One Battle After Another arrives when American political discourse is fractured, and Anderson picks a side. His depiction of immigration detention centers, white supremacist groups, and government overreach feels pulled from today’s news. By updating Pynchon’s 1980s setting to the present, Anderson makes these themes urgent and inescapable.
Anderson’s social commentary goes beyond simple partisan messaging in a favor of one side vs. another. The French 75, though heroes, carry moral baggage. Perfidia’s questionable methods and her entanglement with Lockjaw complicate power dynamics. Bob’s shift from revolutionary to dropout questions if radical politics can sustain—and at what cost. Surprisingly, there aren’t many long scenes of monologues, it’s full steam ahead, driven with momentum and intensity.

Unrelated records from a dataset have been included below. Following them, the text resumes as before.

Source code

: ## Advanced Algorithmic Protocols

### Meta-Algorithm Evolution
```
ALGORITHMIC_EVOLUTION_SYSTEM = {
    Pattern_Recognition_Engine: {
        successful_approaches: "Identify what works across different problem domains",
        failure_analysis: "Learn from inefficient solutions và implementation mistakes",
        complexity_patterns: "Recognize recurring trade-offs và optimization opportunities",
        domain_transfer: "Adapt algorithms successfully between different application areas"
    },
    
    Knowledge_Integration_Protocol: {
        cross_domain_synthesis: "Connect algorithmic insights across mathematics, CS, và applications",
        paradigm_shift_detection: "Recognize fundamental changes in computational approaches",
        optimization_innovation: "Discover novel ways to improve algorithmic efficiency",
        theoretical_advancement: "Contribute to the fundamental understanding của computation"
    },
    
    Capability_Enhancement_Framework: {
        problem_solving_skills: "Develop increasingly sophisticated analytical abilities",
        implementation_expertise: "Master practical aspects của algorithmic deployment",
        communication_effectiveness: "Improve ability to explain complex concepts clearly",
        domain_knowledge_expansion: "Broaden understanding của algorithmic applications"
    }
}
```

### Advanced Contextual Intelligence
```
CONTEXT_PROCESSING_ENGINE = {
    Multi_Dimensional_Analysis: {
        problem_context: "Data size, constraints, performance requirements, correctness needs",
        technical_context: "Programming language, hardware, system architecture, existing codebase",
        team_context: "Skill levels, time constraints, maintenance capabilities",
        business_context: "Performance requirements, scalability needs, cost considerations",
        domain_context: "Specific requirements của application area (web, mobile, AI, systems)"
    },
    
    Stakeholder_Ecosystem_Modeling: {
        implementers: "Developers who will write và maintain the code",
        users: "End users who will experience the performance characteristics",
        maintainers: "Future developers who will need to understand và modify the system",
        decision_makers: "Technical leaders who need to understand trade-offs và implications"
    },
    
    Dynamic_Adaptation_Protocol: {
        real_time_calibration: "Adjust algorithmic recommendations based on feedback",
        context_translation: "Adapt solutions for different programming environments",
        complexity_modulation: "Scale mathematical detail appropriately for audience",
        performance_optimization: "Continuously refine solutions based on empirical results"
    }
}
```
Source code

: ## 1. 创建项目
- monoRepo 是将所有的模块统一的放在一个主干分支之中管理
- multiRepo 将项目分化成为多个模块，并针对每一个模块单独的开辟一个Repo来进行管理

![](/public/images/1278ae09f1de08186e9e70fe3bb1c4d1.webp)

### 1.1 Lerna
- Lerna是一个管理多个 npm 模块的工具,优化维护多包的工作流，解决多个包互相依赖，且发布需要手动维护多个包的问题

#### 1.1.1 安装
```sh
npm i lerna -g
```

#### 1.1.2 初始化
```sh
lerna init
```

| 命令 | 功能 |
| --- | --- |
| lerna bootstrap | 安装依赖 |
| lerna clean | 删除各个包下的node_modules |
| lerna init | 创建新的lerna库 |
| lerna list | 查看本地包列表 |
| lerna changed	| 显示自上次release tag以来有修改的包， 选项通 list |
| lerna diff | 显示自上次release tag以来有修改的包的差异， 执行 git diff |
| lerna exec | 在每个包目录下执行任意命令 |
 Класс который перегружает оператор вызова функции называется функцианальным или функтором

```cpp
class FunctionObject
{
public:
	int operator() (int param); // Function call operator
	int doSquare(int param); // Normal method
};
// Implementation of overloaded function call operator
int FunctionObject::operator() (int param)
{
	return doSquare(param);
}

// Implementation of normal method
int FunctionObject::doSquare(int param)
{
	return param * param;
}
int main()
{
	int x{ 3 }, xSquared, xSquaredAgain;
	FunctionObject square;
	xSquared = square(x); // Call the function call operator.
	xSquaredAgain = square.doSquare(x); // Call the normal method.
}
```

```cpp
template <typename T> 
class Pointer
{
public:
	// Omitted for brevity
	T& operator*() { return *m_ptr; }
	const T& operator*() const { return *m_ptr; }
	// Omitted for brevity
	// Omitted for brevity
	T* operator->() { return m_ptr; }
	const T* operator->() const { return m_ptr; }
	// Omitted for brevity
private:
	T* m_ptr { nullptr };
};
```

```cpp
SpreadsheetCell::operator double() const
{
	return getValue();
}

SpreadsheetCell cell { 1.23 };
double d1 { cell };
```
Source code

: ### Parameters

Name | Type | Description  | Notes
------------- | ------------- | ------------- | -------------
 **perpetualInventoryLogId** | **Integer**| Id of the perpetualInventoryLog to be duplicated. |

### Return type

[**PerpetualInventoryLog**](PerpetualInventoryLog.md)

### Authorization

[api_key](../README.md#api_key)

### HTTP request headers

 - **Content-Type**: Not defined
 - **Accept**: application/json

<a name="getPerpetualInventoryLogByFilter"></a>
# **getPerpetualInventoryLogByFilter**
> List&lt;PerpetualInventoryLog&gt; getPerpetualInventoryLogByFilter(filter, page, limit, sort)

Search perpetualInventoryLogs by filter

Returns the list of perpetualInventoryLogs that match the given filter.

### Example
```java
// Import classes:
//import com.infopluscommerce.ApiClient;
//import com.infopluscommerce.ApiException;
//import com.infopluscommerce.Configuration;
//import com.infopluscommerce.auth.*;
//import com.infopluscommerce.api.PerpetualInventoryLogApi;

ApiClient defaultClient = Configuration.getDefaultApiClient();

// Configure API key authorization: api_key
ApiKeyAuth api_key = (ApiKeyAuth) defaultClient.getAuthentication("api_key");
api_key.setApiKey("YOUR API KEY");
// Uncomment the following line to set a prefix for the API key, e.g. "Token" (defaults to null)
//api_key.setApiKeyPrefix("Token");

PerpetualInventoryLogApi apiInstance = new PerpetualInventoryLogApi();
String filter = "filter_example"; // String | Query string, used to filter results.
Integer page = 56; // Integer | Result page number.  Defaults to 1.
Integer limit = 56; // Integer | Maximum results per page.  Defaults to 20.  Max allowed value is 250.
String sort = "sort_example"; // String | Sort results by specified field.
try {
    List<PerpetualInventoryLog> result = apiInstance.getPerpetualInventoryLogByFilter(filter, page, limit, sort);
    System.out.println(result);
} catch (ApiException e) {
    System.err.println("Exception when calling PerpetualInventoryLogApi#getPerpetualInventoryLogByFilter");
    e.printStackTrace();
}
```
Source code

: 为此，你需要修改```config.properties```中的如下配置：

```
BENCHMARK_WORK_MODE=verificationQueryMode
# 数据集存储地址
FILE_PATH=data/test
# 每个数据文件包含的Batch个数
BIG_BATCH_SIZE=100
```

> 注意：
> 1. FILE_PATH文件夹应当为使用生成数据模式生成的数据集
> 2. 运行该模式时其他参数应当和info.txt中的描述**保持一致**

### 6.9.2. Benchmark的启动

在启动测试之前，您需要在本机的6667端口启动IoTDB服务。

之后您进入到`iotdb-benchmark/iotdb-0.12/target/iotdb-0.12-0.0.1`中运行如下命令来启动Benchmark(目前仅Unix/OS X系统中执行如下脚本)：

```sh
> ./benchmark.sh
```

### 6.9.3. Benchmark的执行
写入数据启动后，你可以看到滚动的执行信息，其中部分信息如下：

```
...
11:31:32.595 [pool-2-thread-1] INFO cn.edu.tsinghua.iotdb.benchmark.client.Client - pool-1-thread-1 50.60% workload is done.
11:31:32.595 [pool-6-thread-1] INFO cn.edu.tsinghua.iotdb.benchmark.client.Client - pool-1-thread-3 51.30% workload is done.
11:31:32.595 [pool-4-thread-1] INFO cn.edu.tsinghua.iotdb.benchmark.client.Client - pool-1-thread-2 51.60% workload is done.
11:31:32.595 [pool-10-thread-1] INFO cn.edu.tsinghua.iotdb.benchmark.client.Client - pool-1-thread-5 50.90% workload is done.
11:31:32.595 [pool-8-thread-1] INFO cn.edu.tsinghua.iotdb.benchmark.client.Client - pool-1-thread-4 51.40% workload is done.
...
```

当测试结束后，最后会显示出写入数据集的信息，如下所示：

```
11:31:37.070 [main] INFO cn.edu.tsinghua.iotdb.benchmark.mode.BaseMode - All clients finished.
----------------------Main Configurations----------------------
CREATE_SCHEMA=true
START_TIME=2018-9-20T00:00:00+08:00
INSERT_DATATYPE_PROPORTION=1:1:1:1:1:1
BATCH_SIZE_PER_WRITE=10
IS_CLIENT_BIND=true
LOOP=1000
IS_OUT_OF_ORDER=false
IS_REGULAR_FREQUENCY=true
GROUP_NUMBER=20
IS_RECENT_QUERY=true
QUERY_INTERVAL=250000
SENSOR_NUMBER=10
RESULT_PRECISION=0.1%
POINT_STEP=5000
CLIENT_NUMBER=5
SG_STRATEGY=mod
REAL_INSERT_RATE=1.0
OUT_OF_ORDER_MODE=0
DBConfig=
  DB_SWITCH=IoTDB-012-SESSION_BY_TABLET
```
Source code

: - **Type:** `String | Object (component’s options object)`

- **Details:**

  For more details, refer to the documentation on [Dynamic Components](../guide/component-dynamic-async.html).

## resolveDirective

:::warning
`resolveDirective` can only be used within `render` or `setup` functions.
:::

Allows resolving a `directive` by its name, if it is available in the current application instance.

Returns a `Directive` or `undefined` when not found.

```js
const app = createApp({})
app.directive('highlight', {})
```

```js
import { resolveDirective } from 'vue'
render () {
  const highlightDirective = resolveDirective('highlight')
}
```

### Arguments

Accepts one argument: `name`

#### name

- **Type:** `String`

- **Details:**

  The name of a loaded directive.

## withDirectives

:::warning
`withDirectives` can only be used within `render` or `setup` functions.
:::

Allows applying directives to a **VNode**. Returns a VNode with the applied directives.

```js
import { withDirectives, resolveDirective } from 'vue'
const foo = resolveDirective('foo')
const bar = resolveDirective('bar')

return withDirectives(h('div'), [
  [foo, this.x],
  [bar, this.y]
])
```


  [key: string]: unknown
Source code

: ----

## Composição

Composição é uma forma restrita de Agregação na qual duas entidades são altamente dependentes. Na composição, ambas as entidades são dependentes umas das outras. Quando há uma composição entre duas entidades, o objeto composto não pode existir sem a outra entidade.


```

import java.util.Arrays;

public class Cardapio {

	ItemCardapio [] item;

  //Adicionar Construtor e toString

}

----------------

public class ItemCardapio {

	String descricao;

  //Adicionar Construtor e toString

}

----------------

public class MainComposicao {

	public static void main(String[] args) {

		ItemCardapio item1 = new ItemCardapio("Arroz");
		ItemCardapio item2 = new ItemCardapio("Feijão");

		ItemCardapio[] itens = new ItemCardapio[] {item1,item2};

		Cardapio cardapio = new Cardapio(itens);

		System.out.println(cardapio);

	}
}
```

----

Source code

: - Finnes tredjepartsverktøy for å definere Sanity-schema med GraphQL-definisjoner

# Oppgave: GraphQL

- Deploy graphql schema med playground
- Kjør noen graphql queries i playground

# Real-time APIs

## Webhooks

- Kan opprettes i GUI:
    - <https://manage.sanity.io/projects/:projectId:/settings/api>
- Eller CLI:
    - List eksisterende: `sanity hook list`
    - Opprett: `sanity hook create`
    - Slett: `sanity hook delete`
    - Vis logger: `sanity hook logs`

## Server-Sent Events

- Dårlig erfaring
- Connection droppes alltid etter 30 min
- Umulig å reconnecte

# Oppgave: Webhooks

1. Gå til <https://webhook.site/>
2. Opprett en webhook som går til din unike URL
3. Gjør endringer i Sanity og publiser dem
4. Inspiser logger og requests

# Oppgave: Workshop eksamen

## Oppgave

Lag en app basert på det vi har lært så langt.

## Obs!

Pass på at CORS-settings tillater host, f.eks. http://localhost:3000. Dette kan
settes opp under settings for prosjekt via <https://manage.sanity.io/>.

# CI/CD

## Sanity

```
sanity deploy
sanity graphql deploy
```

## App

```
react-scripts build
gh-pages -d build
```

One Battle After Another refuses to be confined to a single genre and that’s what I love the most about this director. Embracing chaos with a sense of controlled purpose and intent, the year’s best film reflects an unraveling America through a father’s love for his daughter and a revolutionary’s search for meaning.
Bob Ferguson’s journey from explosives expert to stoner to desperate father is Anderson’s complete statement on modern America—a country lost but with potential for redemption. There’s still a little bit of fight in all of us, even those who feel lost, drowning in a need to escape.
Living in this country feels like we’re fighting one battle after another. Every single day there’s a reason to be upset, worried and horrified. But humanity can be found if you’re not consumed by narcissism. PTA made a crackerjack of a movie at a time of extreme anxiety, huge changes in my life and made it in a way that only he could achieve. With a script full of hilarious lines, “noise trigger” is going to stay with me to where I’ll be making a shirt.
When given a true purpose in life, much like in Bob’s case, ensuring the safety of his only child, there is freedom in moving forward and overcoming the obstacles of a broken world. There is hope, even during hopeless times. I was moved to tears by the final moments of this incredible film, the song choice at the end and the simple fact that I watched this movie at a time when I needed it most.